我需要生成一个不同阶跃函数的二维张量,其中
shape (20) with k=5的阶跃函数是以下张量
[1,1,1,1,1,0,0,...0](k是个数)
我的张量的每个阶跃函数都具有不同的k,目前我迭代生成2d输出过滤器
这是我的代码:
# built 20 step functions, each with 10 variables, initializing k=5
weight_param = tf.Variable(np.full((20), 5), dtype=tf.int32)

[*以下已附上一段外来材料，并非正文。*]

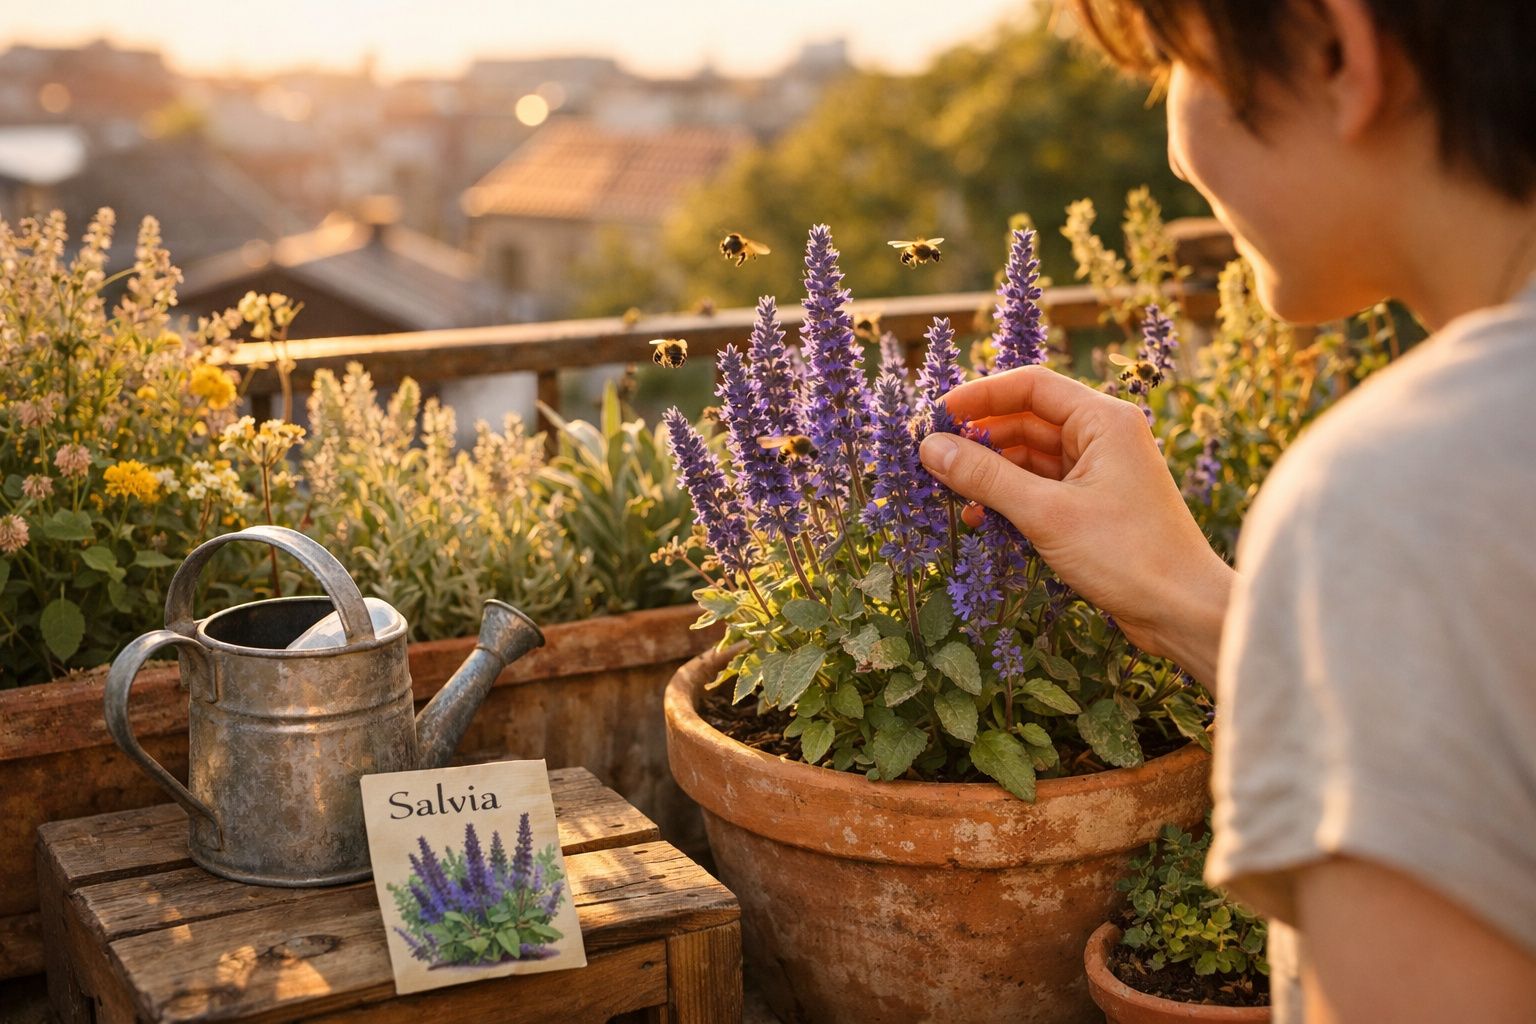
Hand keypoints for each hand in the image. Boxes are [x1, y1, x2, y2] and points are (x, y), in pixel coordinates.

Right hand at [918, 365, 1232, 685]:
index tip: (935, 416)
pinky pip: (1040, 487)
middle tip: (930, 458)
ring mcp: (1099, 472)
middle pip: (1026, 420)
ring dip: (989, 472)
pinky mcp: (1093, 505)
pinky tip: (979, 517)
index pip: (1030, 385)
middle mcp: (1102, 437)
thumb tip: (930, 448)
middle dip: (978, 438)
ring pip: (1029, 457)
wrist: (1182, 611)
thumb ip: (985, 477)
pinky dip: (1009, 497)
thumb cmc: (1129, 555)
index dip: (979, 396)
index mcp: (1103, 420)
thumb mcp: (1046, 513)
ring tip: (948, 492)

kernel_filter = tf.Variable(tf.zeros((10,20),trainable=False)
for i in range(20):
shape_ones = 20 - weight_param[i]
shape_zeros = weight_param[i]
kernel_filter[:, i] = kernel_filter[:, i].assign(tf.concat([tf.ones(shape_ones, dtype=tf.float32), tf.zeros(shape_zeros, dtype=tf.float32)], axis=-1))
答案 0 :(得分:2)
您可以使用tf.sequence_mask来实现。它返回代表每个单元格前N个位置的掩码张量。
import tensorflow as tf
import numpy as np
weight_param = tf.Variable(np.random.randint(0,20,size=20), dtype=tf.int32)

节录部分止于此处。